[Opening Supplied information section]

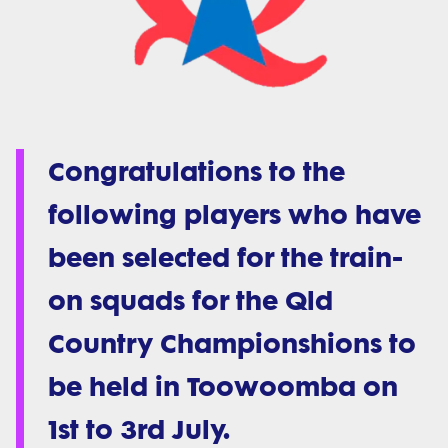
Congratulations to the
following players who have
been selected for the train-
on squads for the Qld
Country Championshions to
be held in Toowoomba on
1st to 3rd July.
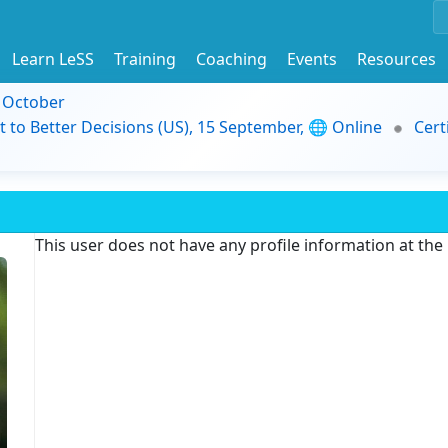
Learn LeSS
Training
Coaching
Events
Resources
9 October
t to Better Decisions (US), 15 September, 🌐 Online
Cert
This user does not have any profile information at th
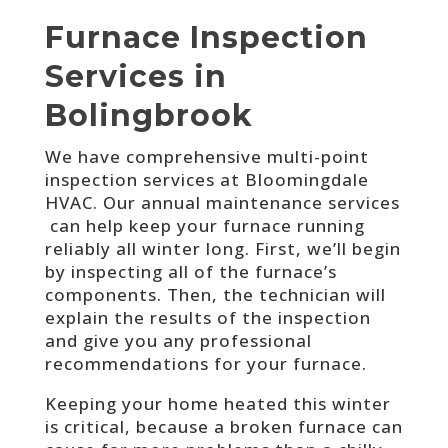
Furnace Inspection
Services in
Bolingbrook
We have comprehensive multi-point
inspection services a
t Bloomingdale
HVAC
. Our annual maintenance services
can help keep your furnace running
reliably all winter long. First, we’ll begin
by inspecting all of the furnace’s
components. Then, the technician will
explain the results of the inspection
and give you any professional
recommendations for your furnace.
Keeping your home heated this winter
is critical, because a broken furnace can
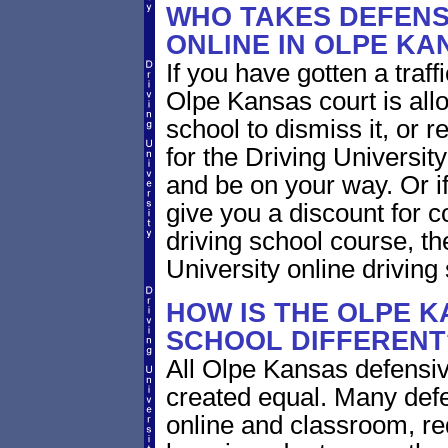
WHO TAKES DEFENS
ONLINE IN OLPE KA
If you have gotten a traff
Olpe Kansas court is all
school to dismiss it, or 
for the Driving Universit
and be on your way. Or i
give you a discount for 
driving school course, t
University online driving
HOW IS THE OLPE K
SCHOOL DIFFERENT
All Olpe Kansas defensiv
created equal. Many defe
online and classroom, re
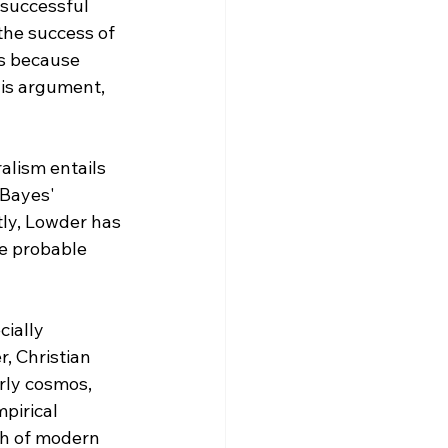
 successful 
the success of 
is because 
is argument, 
alism entails 
 Bayes' 
ly, Lowder has 
e probable 
ially 
, Christian 
rly cosmos, 
pirical 
th of modern 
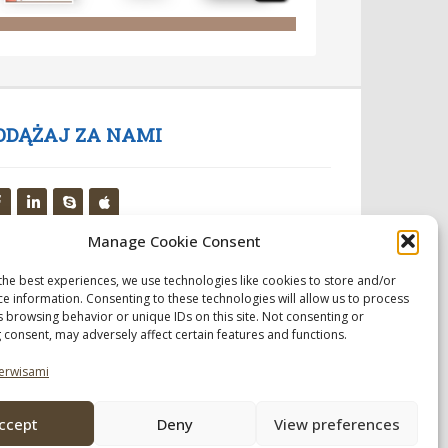
ODĄŻAJ ZA NAMI
Manage Cookie Consent
the best experiences, we use technologies like cookies to store and/or
ce information. Consenting to these technologies will allow us to process
s browsing behavior or unique IDs on this site. Not consenting or
 consent, may adversely affect certain features and functions.
erwisami
ccept
Deny
View preferences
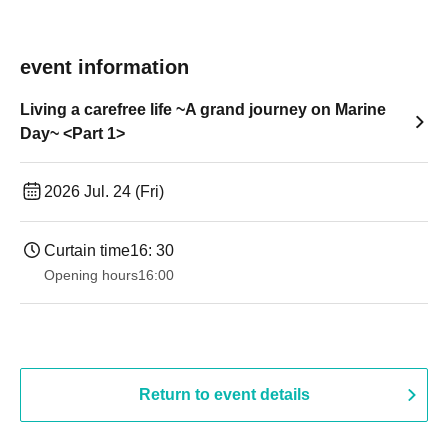
event information
Living a carefree life ~A grand journey on Marine
Day~ <Part 1>
2026 Jul. 24 (Fri)
Curtain time
16: 30
Opening hours
16:00
Return to event details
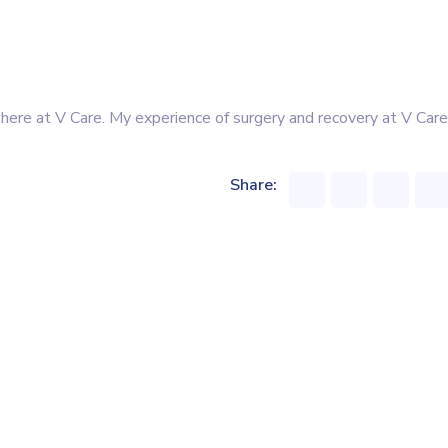
 here at V Care. My experience of surgery and recovery at V Care
Share:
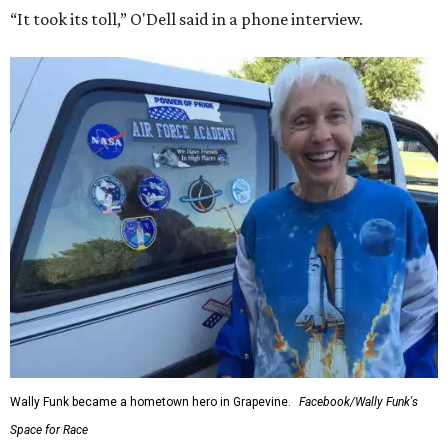
“It took its toll,” O'Dell said in a phone interview.
Wally Funk became a hometown hero in Grapevine.
Facebook/Wally Funk's
Space for Race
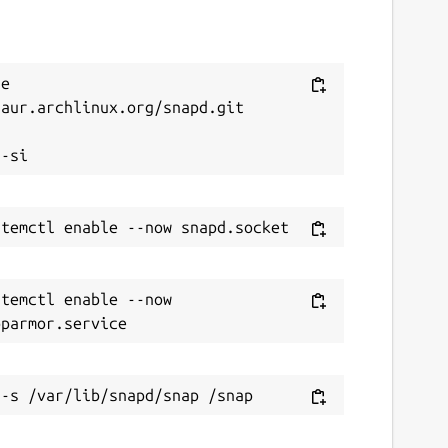
e 
aur.archlinux.org/snapd.git



temctl enable --now 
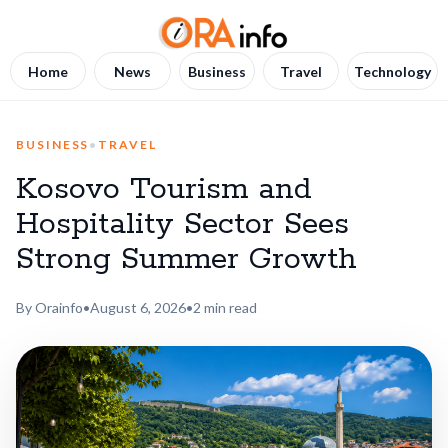
Home
News
Business
Travel
Technology
BUSINESS
•
TRAVEL
Kosovo Tourism and
Hospitality Sector Sees
Strong Summer Growth
By Orainfo
•
August 6, 2026
•
2 min read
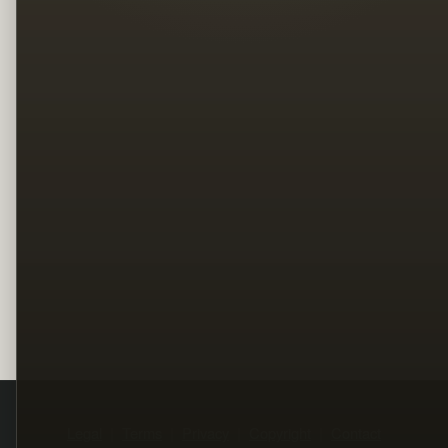
Legal
Terms
Privacy
Copyright
Contact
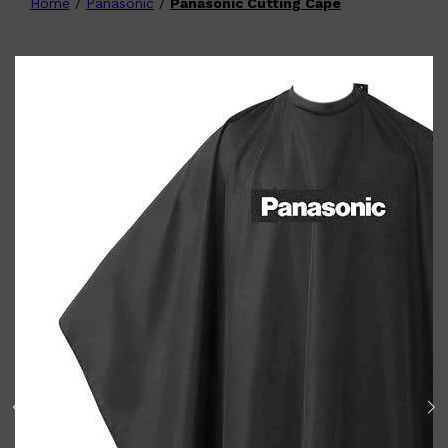
Home
/
Panasonic
/
Panasonic Cutting Cape
Shop All
FATHER'S
QUICK LINKS
DAY
GIFT CARDS
CREED
FRAGRANCE SAMPLE
PACKS
TOOLETRIES
PARFUMS DE MARLY
GIFTS UNDER $50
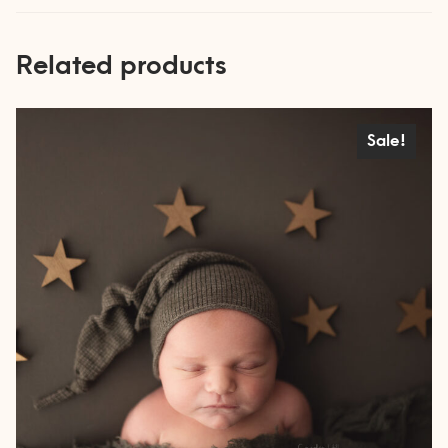
Related products
Sale!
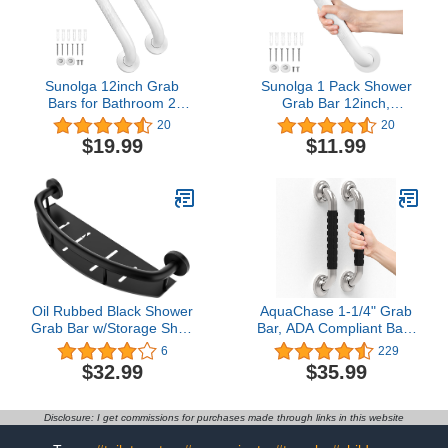
Sunolga 12inch Grab
Sunolga 1 Pack Shower
Bars for Bathroom 2
Grab Bar 12inch,
Pack, Anti Slip Bathroom
Stainless Steel Safety
20
20
Handicap Grab Bars for
Grab Bar Handle, Anti
$19.99
$11.99
Showers, Stainless Steel
Slip Bathroom Balance
Shower Handle,
Bar, Safety Hand Rail
Bathroom Safety Bars,
Support for Handicap,
Senior Assist Bath
Elderly, Injury, Senior
Handle
Oil Rubbed Black Shower
AquaChase 1-1/4" Grab
Grab Bar w/Storage Shelf
Bar, ADA Compliant Bath
18 Inch, Zepolu Stainless
Safety Shower Handrail,
6
229
Steel 2-in-1 Shampoo
Bathroom Mobility Aid
$32.99
$35.99
Shelf Grab Bar, Wall
Handle for Seniors and
Mount Safety Balance
Disabled, Heavy Duty
Bar for Bathroom Bathtub
500lbs Support (13in 2-
Disclosure: I get commissions for purchases made through links in this website
Support Handrail Assist
Pack, Brushed Nickel
Shower Handle
with Rubber)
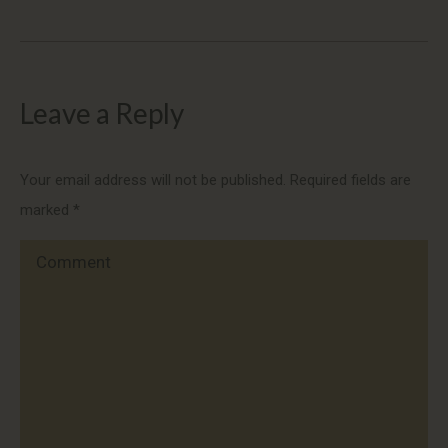
Leave a Reply
Your email address will not be published. Required fields are
marked
*
Comment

[Closing Supplied information section]

**Problem description**
Once you find the line containing "Your email address", copy it and every line after it through the end of the records, exactly as they stand.

**Problem solution**
Your email address will not be published. Required fields are
marked
*
Comment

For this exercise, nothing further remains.